We had the chance to get together with our friends Yumiko and Dan Tanno who took us to another fun, first time restaurant and food type here in Tokyo called Kushi-age. Kushi-age is a Japanese style deep fried Kebob. In Japanese, Kushi refers to the skewers used. For Kushi-age, you take small pieces of meat and vegetables, place them on a skewer, coat them in wheat flour, dip them in breadcrumbs and put them in a deep fryer. We had deep fried cheese, asparagus, crab, broccoli, sweet potato, and meat. We also had a plate of sashimi (octopus, tuna, white fish and smoked oyster) as well as organic vegetables with a few different sauces to dip them in. Kushi-age is regional to Osaka, but you can find it in random places throughout Japan as well.

After dinner, we walked by what I would call the closest thing to a U.S. Casino. I have seen a ton of Pachinko places, but not many slot machine type places. I had to go in and take a few pictures for my parents (whose love of casinos is well known!), and we ended up playing for a little while.

Tuesday, January 17, 2012

Maya's 9th Birthday Celebration

This year I gave the girls the choice between having a birthday party with friends, or inviting one friend to spend the day with them at Disney. Maya chose to ask her friend Ainsley to go to Disney. Because Disney Tokyo is loved by all Japanese, we knew that we would have to skip a day of school to go, so we could get on rides and have a good day. We chose Tuesday, January 17th. Maya was nice enough to invite Hanna to join us, and Ainsley's mom Jenny also came with us. To our delight, Disney was not packed full of people. We were able to  go on all the rides we wanted to, some twice or three times, with no longer than a 15-20 minute wait. The weather was chilly (we had to wear our winter coats), the park was not busy and all three kids got along fantastically. It was truly a wonderful way to celebrate Maya's 9th birthday- one I do not think we will forget!

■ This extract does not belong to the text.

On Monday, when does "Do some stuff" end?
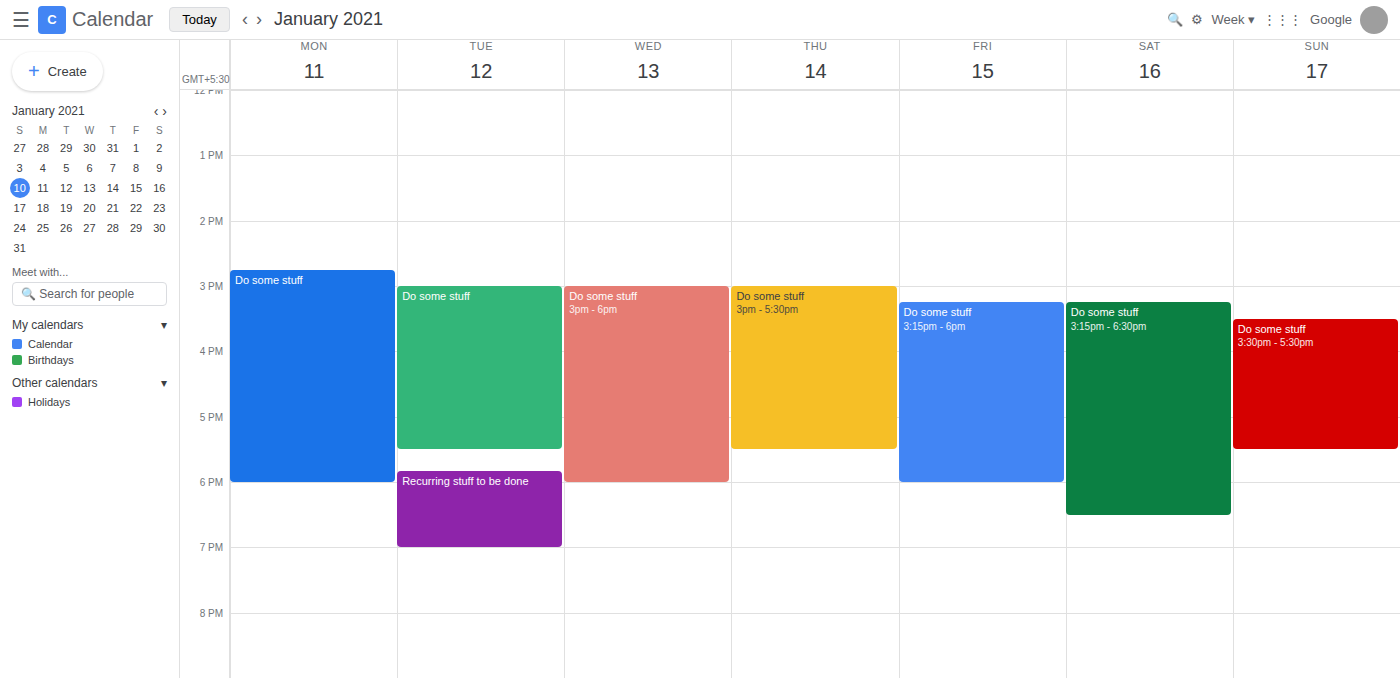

When we moved to Japan, Maya was 6, turning 7 in February. She had short blond hair, which she insisted on having me flat iron EVERY DAY. She had only lost a few teeth, she was super shy, a lot smaller and devastated that we moved to Japan. Now, she is nearly 9, has long, beautiful curly hair that has turned darker in color, is active in after school activities (Taiko and after school rec), has made a ton of friends, walks to the train station and the grocery store by herself, and is an overall wonderful daughter. She loves to spend the last 10 minutes before bed laying down and telling me all about her day, what she did at school, what she learned and the drama that goes on with girls her age. I love every minute of it and I love our conversations. She has definitely become a lot more fun to hang around and talk to, loves to sing (a lot) and is very into solving "mysteries" and playing school with the younger kids in our building. I couldn't ask for a more fun, caring, kind and awesome 9 year old daughter- we love her so much and are so grateful that she is in our family! We love you Maya!!